I think the point is that buffered anesthetic is much more potent, and I think thats what a lot of people don’t understand. They don’t realize that when we buffer an anesthetic, about 5000x more of the available molecule is in there. Lidocaine starts as a salt and they add hydrochloric acid to it, so that HCL is added first of all to dissolve the powder and they add more to stabilize the preservatives of the epinephrin, so the reason that its so acidic is because it has to stay in that acidic environment to stabilize all of those preservatives. So if it was to be buffered before it was sent out, the shelf life would be very very short. So the only way to buffer is to do it chair-side because shelf life diminish. There is also some talk about carbonated anesthetics. So carbonated anesthetics are when you add bicarbonate and lidocaine to produce CO2 and that CO2 in itself has its own anesthetic properties which is really cool if you want to use it as a topical. If you dry the tissue really well, you can add that CO2 rich anesthetic right on the tissue and use it as a topical and it will actually start to penetrate the membrane. In dentistry, because we use so many nerve blocks, we really want to use the science of the anesthetic in a lot of different ways and that CO2 rich carbonated anesthetic really helps us leverage the speed of onset. The body uses the bicarbonate to buffer the acidic lidocaine to a more of a 7.2 or 7.4 on the ph scale and secondly everyone has a different buffer capacity and some populations have more diminished buffer capacity than others. In my practice I see a lot of fibromyalgia patients inherently because those patients have had really bad dental experiences. Before I used to buffer all of my shots, I use to think that maybe these patients were a little bit more sensitive or maybe its all in their head, but if you look into the research, these chronic fatigue syndrome patients have lowered buffering capacities. So pre buffering or adding the bicarbonate to the anesthetic before we put it in allows us the advantage of not relying on the patients system to convert it all over, so it makes the results more predictable.

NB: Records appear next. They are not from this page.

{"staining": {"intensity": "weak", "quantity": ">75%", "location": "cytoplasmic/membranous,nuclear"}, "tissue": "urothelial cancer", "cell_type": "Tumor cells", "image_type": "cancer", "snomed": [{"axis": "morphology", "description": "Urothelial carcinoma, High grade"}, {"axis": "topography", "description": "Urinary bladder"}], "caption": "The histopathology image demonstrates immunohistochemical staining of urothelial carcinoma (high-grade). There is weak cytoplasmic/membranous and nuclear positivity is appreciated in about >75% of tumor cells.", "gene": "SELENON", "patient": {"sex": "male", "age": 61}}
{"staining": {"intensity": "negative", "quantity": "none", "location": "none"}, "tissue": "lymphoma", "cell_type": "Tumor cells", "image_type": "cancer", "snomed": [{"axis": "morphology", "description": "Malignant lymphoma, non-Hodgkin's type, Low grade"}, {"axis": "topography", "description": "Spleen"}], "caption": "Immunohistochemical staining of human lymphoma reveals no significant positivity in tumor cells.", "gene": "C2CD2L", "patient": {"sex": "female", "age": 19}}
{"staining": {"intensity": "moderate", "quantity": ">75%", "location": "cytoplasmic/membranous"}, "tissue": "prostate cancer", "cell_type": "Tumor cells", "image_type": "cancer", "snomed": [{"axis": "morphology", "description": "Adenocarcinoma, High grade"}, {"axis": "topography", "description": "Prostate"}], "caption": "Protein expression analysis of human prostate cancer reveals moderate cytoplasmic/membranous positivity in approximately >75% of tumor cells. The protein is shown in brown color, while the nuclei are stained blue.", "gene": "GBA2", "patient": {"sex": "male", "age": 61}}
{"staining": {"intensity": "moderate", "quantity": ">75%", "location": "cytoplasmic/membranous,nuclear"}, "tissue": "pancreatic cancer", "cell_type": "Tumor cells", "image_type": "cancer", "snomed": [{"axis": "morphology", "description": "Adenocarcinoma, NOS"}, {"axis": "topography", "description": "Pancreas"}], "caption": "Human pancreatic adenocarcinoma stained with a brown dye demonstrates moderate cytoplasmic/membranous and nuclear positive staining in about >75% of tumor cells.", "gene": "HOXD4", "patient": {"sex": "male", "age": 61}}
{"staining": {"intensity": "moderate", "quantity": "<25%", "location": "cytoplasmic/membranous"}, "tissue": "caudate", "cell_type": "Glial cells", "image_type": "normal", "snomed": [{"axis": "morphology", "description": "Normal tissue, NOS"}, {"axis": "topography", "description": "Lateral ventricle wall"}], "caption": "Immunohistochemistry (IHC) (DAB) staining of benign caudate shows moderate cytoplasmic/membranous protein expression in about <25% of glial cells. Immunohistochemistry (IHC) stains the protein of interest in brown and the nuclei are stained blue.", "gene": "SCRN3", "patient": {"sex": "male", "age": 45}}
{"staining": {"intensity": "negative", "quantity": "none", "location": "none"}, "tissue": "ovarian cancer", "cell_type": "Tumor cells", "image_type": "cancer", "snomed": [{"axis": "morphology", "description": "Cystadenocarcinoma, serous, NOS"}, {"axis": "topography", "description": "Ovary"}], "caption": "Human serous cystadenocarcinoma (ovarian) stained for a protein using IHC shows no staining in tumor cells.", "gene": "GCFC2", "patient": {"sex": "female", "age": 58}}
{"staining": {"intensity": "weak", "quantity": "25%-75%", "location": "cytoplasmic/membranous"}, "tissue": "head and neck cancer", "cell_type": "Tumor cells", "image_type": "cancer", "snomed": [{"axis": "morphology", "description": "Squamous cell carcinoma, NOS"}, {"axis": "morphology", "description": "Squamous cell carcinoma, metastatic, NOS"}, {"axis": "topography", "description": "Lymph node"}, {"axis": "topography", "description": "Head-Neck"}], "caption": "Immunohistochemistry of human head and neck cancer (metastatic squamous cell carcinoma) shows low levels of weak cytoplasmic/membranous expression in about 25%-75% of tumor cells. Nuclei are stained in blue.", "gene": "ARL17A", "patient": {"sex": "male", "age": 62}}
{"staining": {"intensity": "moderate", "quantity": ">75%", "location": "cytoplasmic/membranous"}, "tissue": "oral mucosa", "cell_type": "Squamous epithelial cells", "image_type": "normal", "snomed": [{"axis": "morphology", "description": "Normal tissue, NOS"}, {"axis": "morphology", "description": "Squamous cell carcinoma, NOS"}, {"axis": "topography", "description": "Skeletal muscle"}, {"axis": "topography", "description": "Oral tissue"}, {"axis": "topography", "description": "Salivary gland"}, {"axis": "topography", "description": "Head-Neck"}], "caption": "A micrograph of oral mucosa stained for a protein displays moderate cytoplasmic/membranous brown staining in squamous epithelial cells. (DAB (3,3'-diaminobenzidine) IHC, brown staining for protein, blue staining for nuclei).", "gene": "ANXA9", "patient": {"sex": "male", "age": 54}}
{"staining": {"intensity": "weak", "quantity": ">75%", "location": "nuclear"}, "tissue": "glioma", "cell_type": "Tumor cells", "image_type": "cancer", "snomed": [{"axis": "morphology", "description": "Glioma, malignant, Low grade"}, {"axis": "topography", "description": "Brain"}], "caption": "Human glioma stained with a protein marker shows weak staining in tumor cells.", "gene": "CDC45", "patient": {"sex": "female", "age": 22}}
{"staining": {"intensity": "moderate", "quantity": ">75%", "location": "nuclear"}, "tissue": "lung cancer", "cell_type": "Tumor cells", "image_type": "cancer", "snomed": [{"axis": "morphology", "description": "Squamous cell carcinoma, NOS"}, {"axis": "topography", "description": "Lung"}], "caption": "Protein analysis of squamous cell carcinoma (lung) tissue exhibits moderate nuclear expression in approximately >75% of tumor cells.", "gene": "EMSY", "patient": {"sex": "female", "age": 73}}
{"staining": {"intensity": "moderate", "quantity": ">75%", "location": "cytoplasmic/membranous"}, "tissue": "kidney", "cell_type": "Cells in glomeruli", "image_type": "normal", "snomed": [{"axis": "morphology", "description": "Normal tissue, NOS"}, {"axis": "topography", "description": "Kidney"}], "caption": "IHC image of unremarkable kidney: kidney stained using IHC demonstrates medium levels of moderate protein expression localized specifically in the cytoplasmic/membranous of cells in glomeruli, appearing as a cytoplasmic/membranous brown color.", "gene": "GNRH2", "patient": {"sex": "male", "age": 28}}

Why do you think dentistry has avoided buffering for so long?
Because we are creatures of habit. We have developed our systems around a failed anesthetic system. So we developed a system of where we need that fifteen minutes for the anesthetic to kick in to go check on hygiene or go check our emails, so we have convinced ourselves that we go give the patient the shot, leave for twenty minutes, go check hygiene, come back to check if they are numb, and so on. What we know from the business world is that uninterrupted work is 30 to 60% more efficient which means if we can sit down, give a shot, do our work and get up, we are 30-60% more efficient.
So what makes the lure-lock syringe so great?
I am really proud of that honestly. It is the first FDA approved syringe. So we have this old metal syringe where you have to literally thread a stainless steel up on to this old syringe, it takes time. The lure-lock allows us to change the needles really easily. So for me, thats important, because I like a sharp needle, so sometimes I used to not change my needle, and its not because I didn’t want to change the needle, it wasn’t the cost of the needle, it literally was because it was a pain to screw the old needle off and a new one on. With the lure-lock I can change them out really quick. We also included a kinesthetic feed back, at every mL it will have a little click. That just allows me to know how much I am giving without looking at the syringe. We modeled this syringe with all of the ergonomics of a dental syringe but we built in all these features which kind of allow us to be more efficient.